Exercise aim |
Please write out every one of the lines below without changing a character, and leave the pictures out.

*** Dataset entries ***

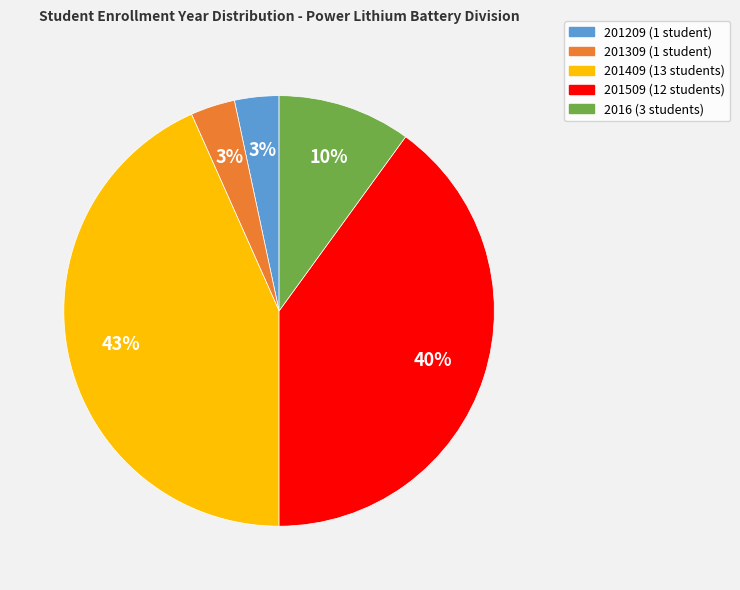

To the nearest percent, what is the difference between the largest and smallest slice percentages?

40%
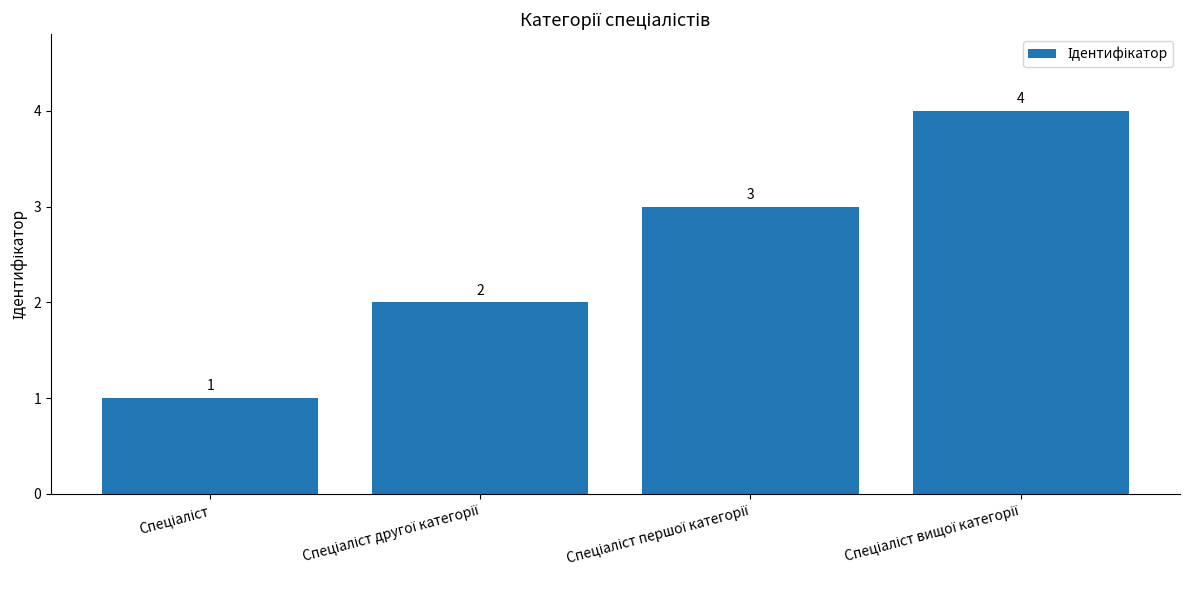

What is the sum of all values?

10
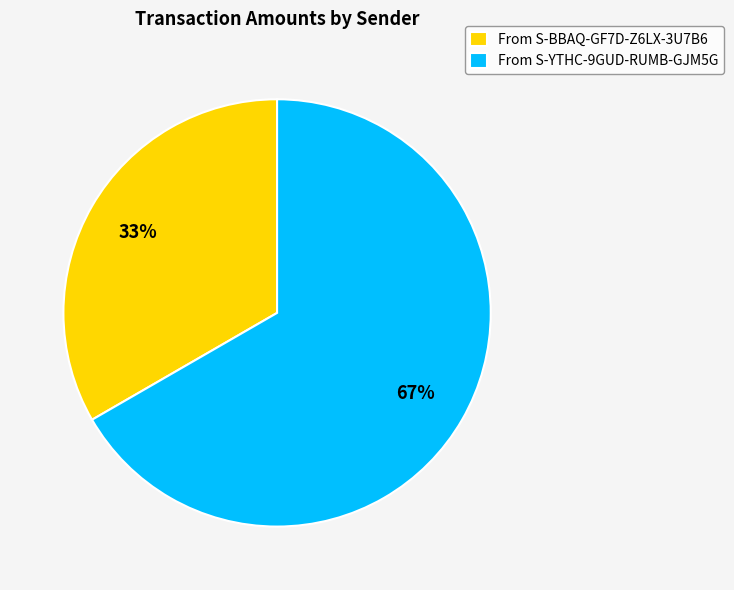

The From S-YTHC-9GUD-RUMB-GJM5G slice represents 67% of the pie. True or false?

True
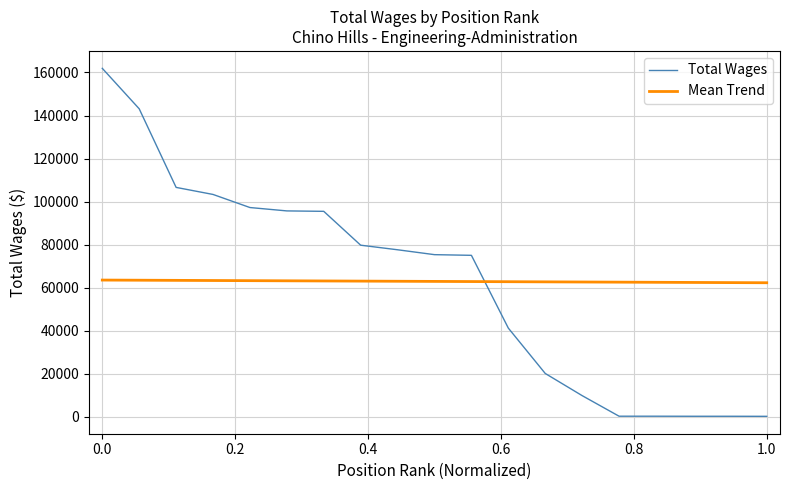

Rank the series by their maximum value, from lowest to highest.

Mean Trend, Total Wages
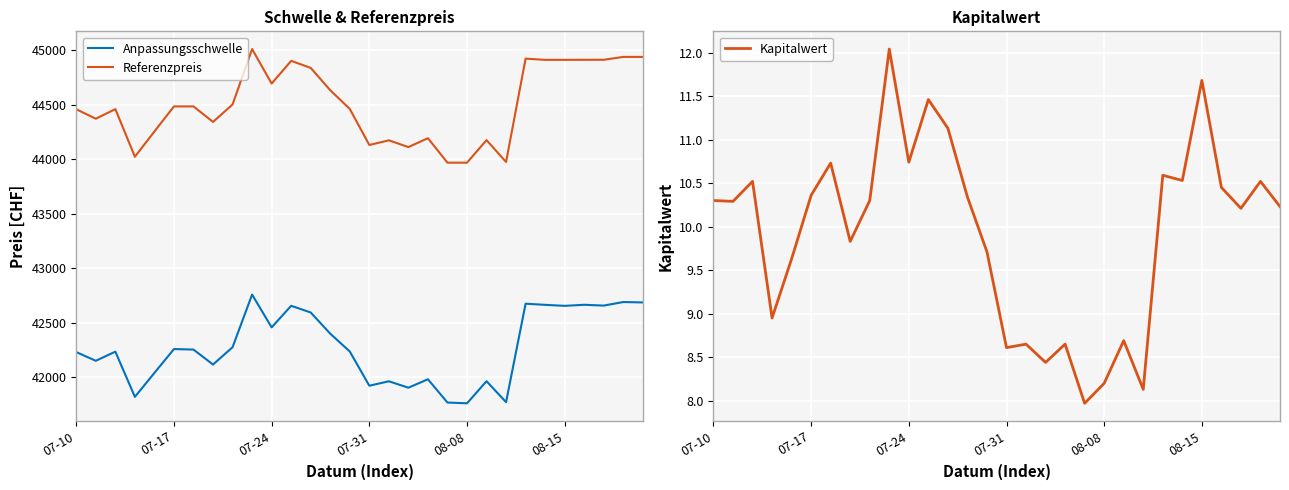

Reading left to right, what are all the values shown in this chart?

Anpassungsschwelle: 42232.5	42152.9	42236.7	41822.1	42042.0	42260.3	42255.7	42118.6	42277.3	42759.8	42459.2	42656.8	42595.7	42401.3	42238.2	41924.4	41965.0	41906.2	41983.5	41770.2	41763.0	41965.7	41773.8	42676.2	42665.7	42656.4	42666.2	42658.9	42691.4	42687.8
Referenzpreis: 44458.3	44371.5	44459.7	44023.3	44254.8	44484.5	44484.5	44342.2	44502.4	45010.3	44693.9	44901.9	44837.6	44633.0	44461.3	44131.0	44173.6	44111.7	44193.1	43968.6	43968.6	44175.6	43975.1	44922.3	44911.3	44911.3	44911.8	44911.8	44938.3	44938.3
Kapitalwert: 10.3	10.3	10.5	8.9	9.6	10.4	10.7	9.8	10.3	12.0	10.7	11.5	11.1	10.3	9.7	8.6	8.7	8.4	8.7	8.0	8.2	8.7	8.1	10.6	10.5	11.7	10.4	10.2	10.5	10.2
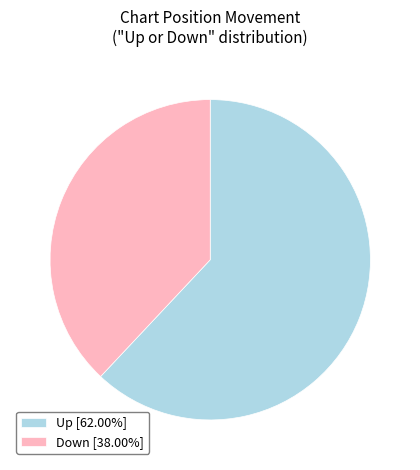

Do Up [62.00%] and Down [38.00%] together represent more than half of the pie?

Yes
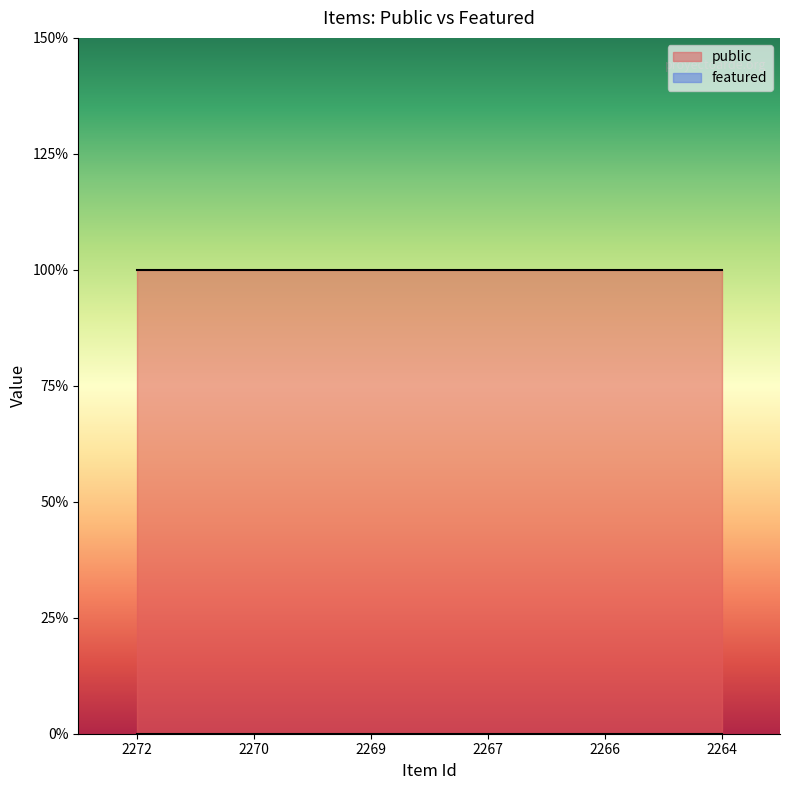

Which series has the largest range (max minus min)?

public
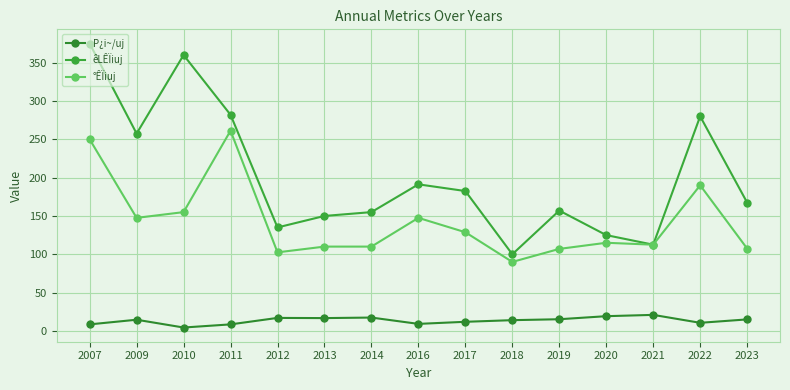

What is the sum of all °ÊÏiuj values?

2134.5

*** End of Dataset entries ***

Solution to this task |
To the nearest percent, what is the difference between the largest and smallest slice percentages?

40%

What is the sum of all values?

10

The From S-YTHC-9GUD-RUMB-GJM5G slice represents 67% of the pie. True or false?

True

Rank the series by their maximum value, from lowest to highest.

Mean Trend, Total Wages

Reading left to right, what are all the values shown in this chart?

Anpassungsschwelle: 42232.5	42152.9	42236.7	41822.1	42042.0	42260.3	42255.7	42118.6	42277.3	42759.8	42459.2	42656.8	42595.7	42401.3	42238.2	41924.4	41965.0	41906.2	41983.5	41770.2	41763.0	41965.7	41773.8	42676.2	42665.7	42656.4	42666.2	42658.9	42691.4	42687.8
Referenzpreis: 44458.3	44371.5	44459.7	44023.3	44254.8	44484.5	44484.5	44342.2	44502.4	45010.3	44693.9	44901.9	44837.6	44633.0	44461.3	44131.0	44173.6	44111.7	44193.1	43968.6	43968.6	44175.6	43975.1	44922.3	44911.3	44911.3	44911.8	44911.8	44938.3	44938.3
Kapitalwert: 10.3	10.3	10.5	8.9	9.6	10.4	10.7	9.8	10.3	12.0	10.7	11.5	11.1	10.3	9.7	8.6	8.7	8.4	8.7	8.0	8.2	8.7	8.1	10.6	10.5	11.7	10.4	10.2	10.5	10.2

Do Up [62.00%] and Down [38.00%] together represent more than half of the pie?

Yes

Which series has the largest range (max minus min)?

public

What is the sum of all °ÊÏiuj values?

2134.5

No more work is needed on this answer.